(Short-answer chart records)
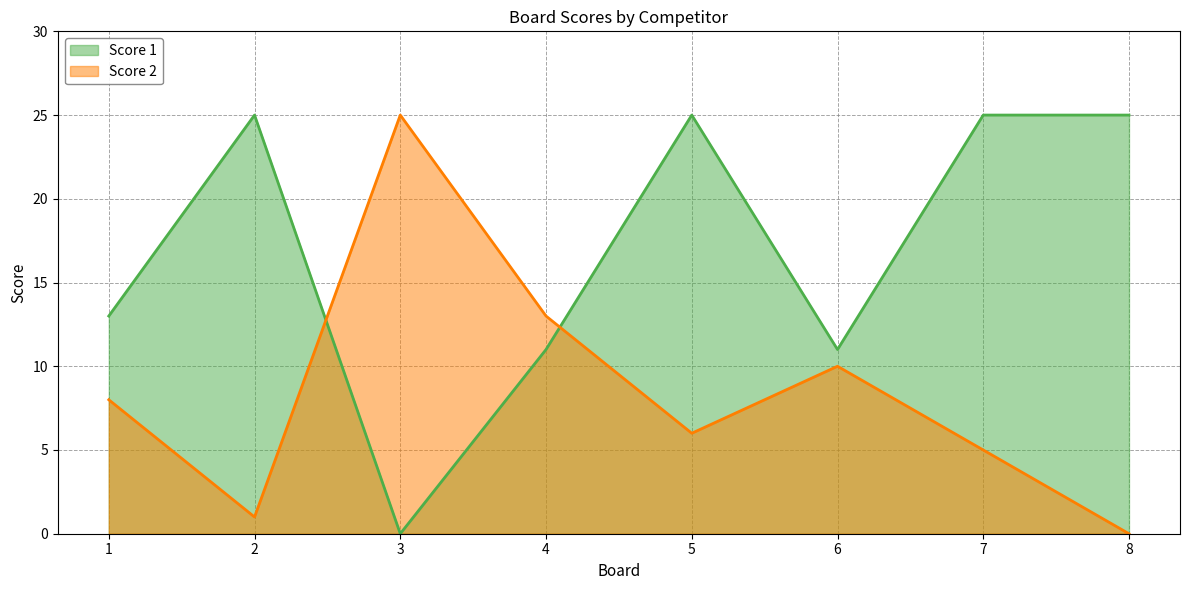

Where is Score 2 nearest to the value 12?

4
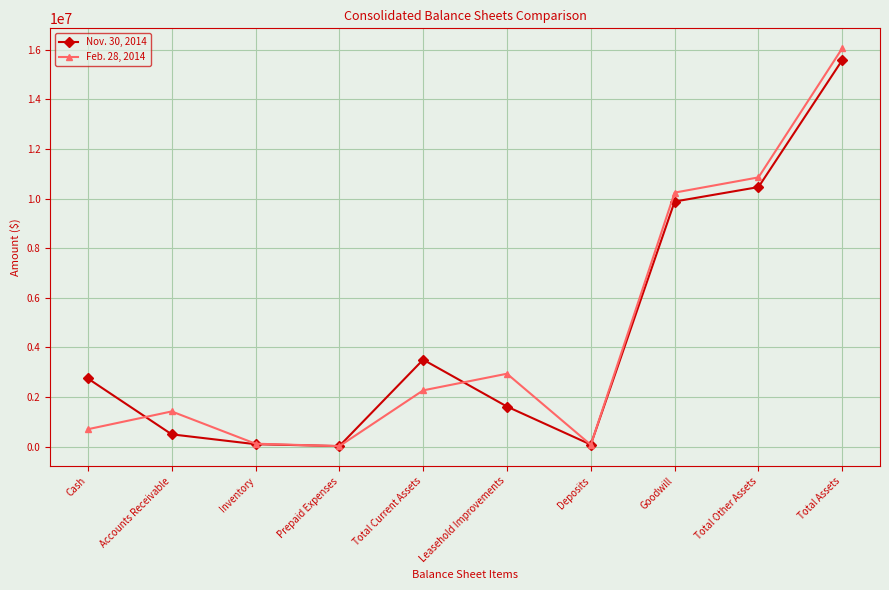

Which series ends up on top after the final intersection of Nov. 30, 2014 and Feb. 28, 2014?

Feb. 28, 2014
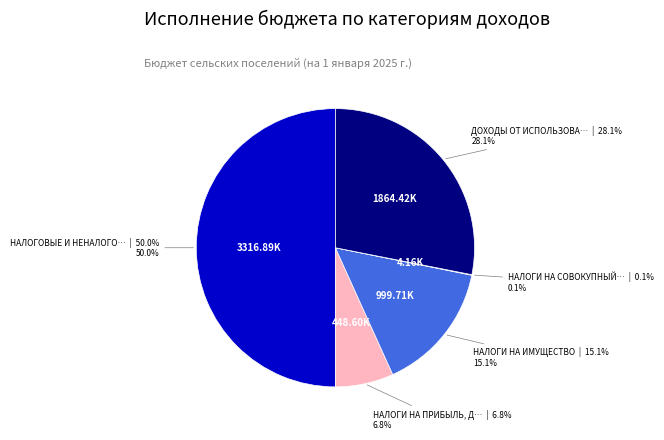

To the nearest percent, what is the difference between the largest and smallest slice percentages?

50%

**Exercise brief:**
Copy out the text of every record word for word, with each answer. Omit the pictures.

**Finished exercise:**
Where is Score 2 nearest to the value 12?

4

Which series ends up on top after the final intersection of Nov. 30, 2014 and Feb. 28, 2014?

Feb. 28, 2014

To the nearest percent, what is the difference between the largest and smallest slice percentages?

50%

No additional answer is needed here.